At the application layer, it helps to have a “storm mode”: temporarily disable the most expensive features, reduce search complexity, queue heavy operations, add progressive challenges to authentication, and prioritize essential pages. It’s not perfect, but it’s far better than an outage.
A practical incident playbook
When an attack is happening, the biggest risk is frantic random changes. A calmer sequence works better:
Start at the edge: tighten Cloudflare rules and challenges on targeted endpoints. Confirm the origin is not reachable directly. Apply Nginx limits to the abused routes and enable caching where possible. Then use logs to refine: which URLs are hit, where traffic comes from, what patterns repeat, and which rules reduce load without blocking legitimate users.
How different attacks feel in real life
It helps to recognize patterns, because “the site is down” can mean very different bottlenecks.
SYN floods often look like intermittent availability. CPU may not be fully pegged, yet users experience connection issues and timeouts because the server struggles to handle a massive number of connection attempts. The pain is “at the door”: legitimate users can’t establish clean sessions reliably.
UDP floods / amplification are usually more obvious on network graphs. Large spikes in inbound traffic can degrade everything, sometimes even SSH. If upstream mitigation is effective, the impact can be brief—one of the reasons network-layer scrubbing is a foundational layer.
L7 HTTP floods are the sneakiest. Bandwidth doesn’t have to be huge, but the application becomes unresponsive because workers, database connections, and CPU are exhausted by “valid-looking” requests. These attacks almost always focus on specific expensive paths: login, search, filters, API endpoints, or checkout flows. When access logs show one or two URIs dominating traffic, you’re usually dealing with L7.
Cloudflare: three practical configuration stories
WordPress.
Most bot traffic gravitates toward wp-login.php and xmlrpc.php. The best approach is not to challenge every visitor sitewide, but to protect the high-risk doors.
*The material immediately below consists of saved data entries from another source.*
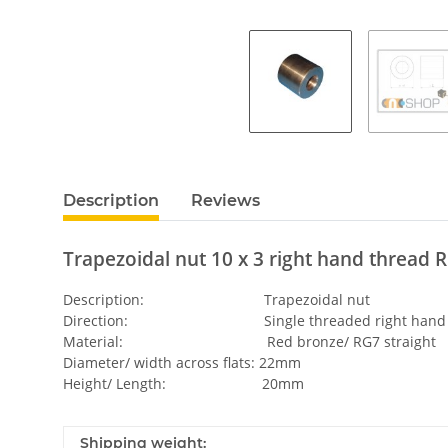
Description
Reviews
Trapezoidal nut 10 x 3 right hand thread R
Description: Trapezoidal nut
Direction: Single threaded right hand
Material: Red bronze/ RG7 straight
Diameter/ width across flats: 22mm
Height/ Length: 20mm
Shipping weight:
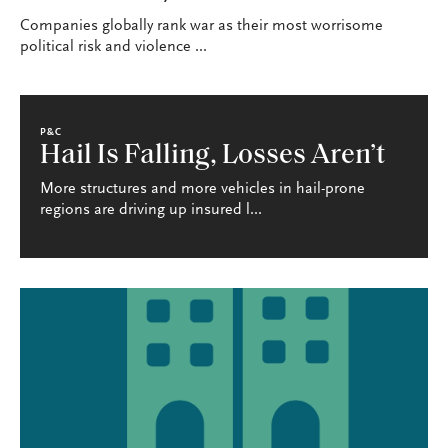
Companies globally rank war as their most worrisome
political risk and violence ...
P&C
Hail Is Falling, Losses Aren’t
More structures and more vehicles in hail-prone
regions are driving up insured l...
If you don’t need XML-RPC, block it. Rate-limit login attempts and use stricter challenges only during incidents.
Also, modern WP sites often have “heavy” AJAX endpoints created by themes and plugins. Under attack, those endpoints can become the true bottleneck. A useful strategy is to identify which URIs are expensive and apply WAF/rate controls specifically there.
Laravel (or any session-based web app).
Attackers target /login, /register, password recovery, and expensive authenticated pages and APIs. Cloudflare should be your web-aware perimeter—stopping abusive patterns before they reach your app.
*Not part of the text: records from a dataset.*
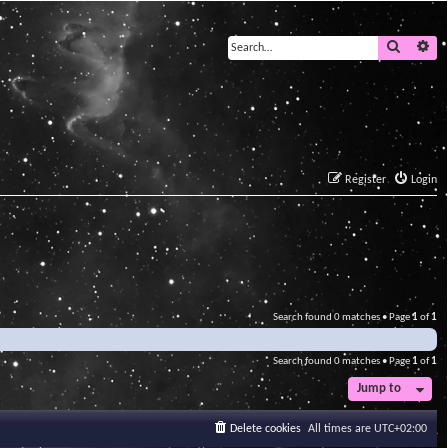
Search
Ad
Register
Login
Search found 0 matches • Page
1
of
1
Search found 0 matches • Page
1
of
1
Jump to
Delete cookies
All times are
UTC+02:00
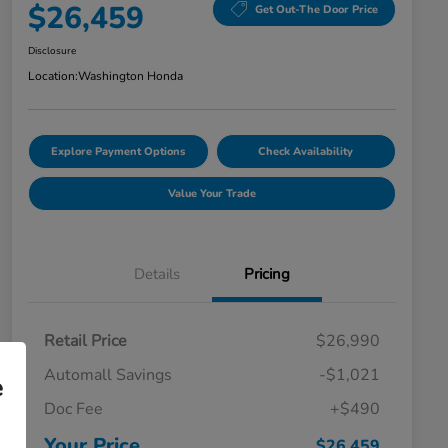
$26,459
Get Out-The Door Price
Disclosure
Location:
Washington Honda
Explore Payment Options
Check Availability
Value Your Trade
Details
Pricing
Retail Price
$26,990
Automall Savings
-$1,021
e
Doc Fee
+$490
Your Price
$26,459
In practice: rate-limit authentication flows, add separate rules for API routes, and lock down the origin so direct IP access can’t bypass Cloudflare. Then improve resilience inside the app: progressive protection (extra checks after suspicious behavior), caching expensive responses, and avoiding heavy work until a request passes basic screening.
Pure APIs (mobile/SPA/partners).
APIs fail when a single client can consume unlimited throughput. Use Cloudflare as a gateway: rate-limit by route and method, apply stricter thresholds for write operations, and reduce abusive bursts.
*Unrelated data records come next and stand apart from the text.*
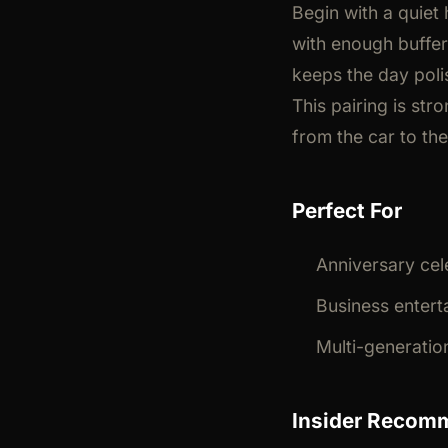
Begin with a quiet 
with enough buffer
keeps the day poli
This pairing is st
from the car to th
Perfect For
Anniversary cel
Business enterta
Multi-generatio
Insider Recom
But don’t rely on edge controls alone. Your API must enforce its own limits: per-token quotas, payload size caps, request validation, replay protections, and separate throttles for high-cost endpoints.
Nginx and L7 survivability without destroying UX
Nginx is most effective when it’s precise. Instead of throttling the entire site, constrain only the endpoints that are commonly abused and expensive: login, search, filters, and APIs. Keep content pages fast and cacheable where possible.
Timeout discipline matters as well. Under pressure, slow connections can pin resources and starve legitimate users. Tightening header/body timeouts and managing keepalive behavior can dramatically improve survivability during a flood.